When Petit did turn his attention to contemporary architectural practice, he encountered spirited opposition. In 1841 Scott's designs for the remodelling of St Mary's, Stafford, were exhibited. This was a church close to Petit's heart (his brother-in-law was a benefactor) and he objected in writing to the proposal for the thoroughgoing redesign of the south transept. He could accept Scott's interventions elsewhere in the building but not so the replacement of Gothic fabric, albeit sixteenth-century. Scott accepted the principle but argued that it could be ignored if the style was ‘debased’. Their debate by correspondence was eventually put to a panel of experts from the Cambridge Camden Society and the Oxford society noted above. Scott won and Petit gamely published the papers. As galling was the reception of Petit's only executed architectural design. His sister and brother-in-law moved to Cae'rdeon, near Barmouth, Merioneth, in 1854. Jelf took exception to the fact that most of the services in the Anglican parish church were said in Welsh, so in 1862 he asked his brother-in-law to design him a church, to be built at his own expense, where he could officiate in English. Petit designed him a rugged and muscular church for the mountainous setting. The Ecclesiologist lambasted it in a pithy review, attacking the design on practical grounds (roof pitches too shallow) and on theoretical grounds (pilasters for show, not structural necessity). The critic is clearly exasperated that Petit preferred picturesque effect to the application of formal principles: the alpine-style stone hut is simply not appropriate for an Anglican church on a turnpike road. There may also be a difference of churchmanship here. Petit and Jelf (for all his belligerence on the language issue) had avoided the febrile excesses of the Oxford Movement. Happily, St Philip Cae'rdeon still stands, somewhat altered but recently repaired.

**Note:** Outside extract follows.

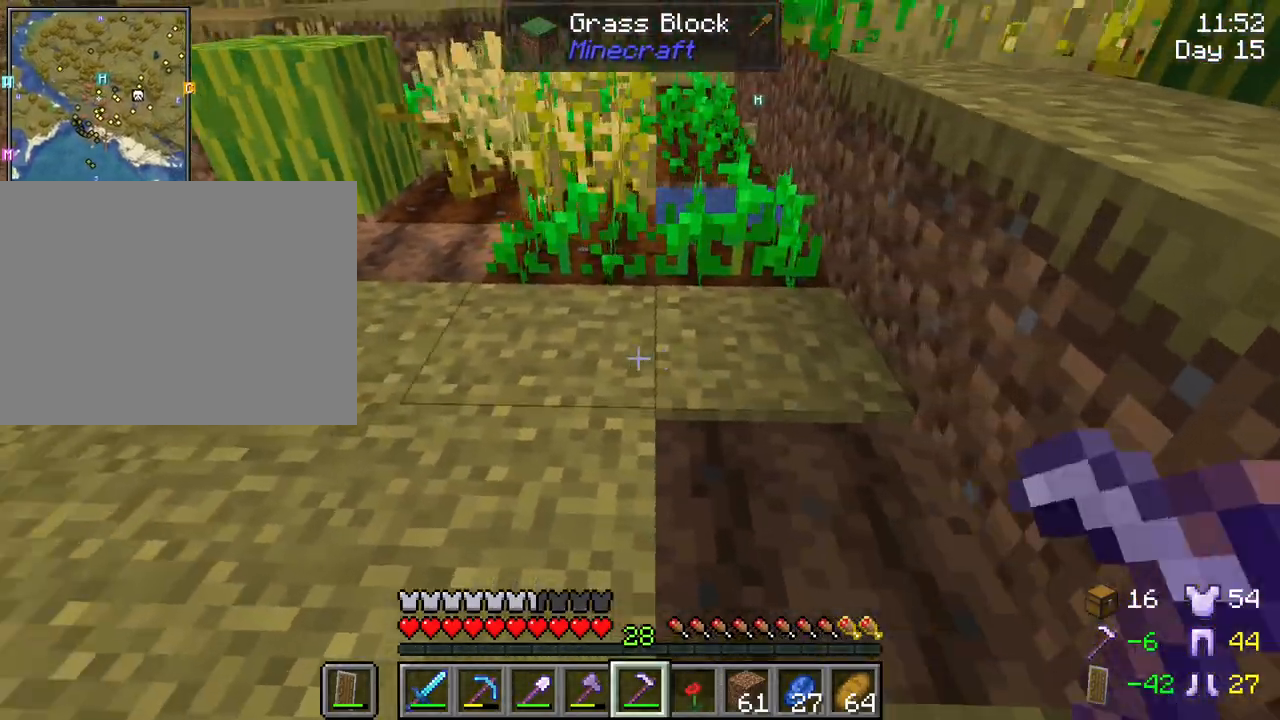
{"keys": ["a", "shift"], "mouse": ["right"], "mouse_move": "still", "events": [[100, "mouse_right", "up"], [233, "mouse_right", "down"], [333, "mouse_right", "up"], [333, "w", "down"], [433, "mouse_right", "down"], [433, "w", "up"]]}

During 1864–5 Petit travelled to Syria, Palestine, and Egypt. He continued to draw and paint avidly. He died in Lichfield on 1 December 1868 from a cold caught or aggravated while out sketching, and was buried in St Michael's churchyard. An exhibition of 339 of his sketches, including two views of the church at Cae'rdeon, was shown by the Architectural Exhibition Society in London during 1869. That year also saw the posthumous publication of a volume of his poetry. Sir Nikolaus Pevsner gives a characteristically pungent account of Petit in his survey of nineteenth-century architectural writers. As an artist, his modest talent was given almost unlimited scope, producing a corpus of architectural impressions which is impressive, if slight as individual works of art. As a critic of contemporary practice, he is probably most significant as a spokesman for tolerance: he valued buildings and styles of many eras and favoured, if not consistently or dogmatically, repair over rebuilding.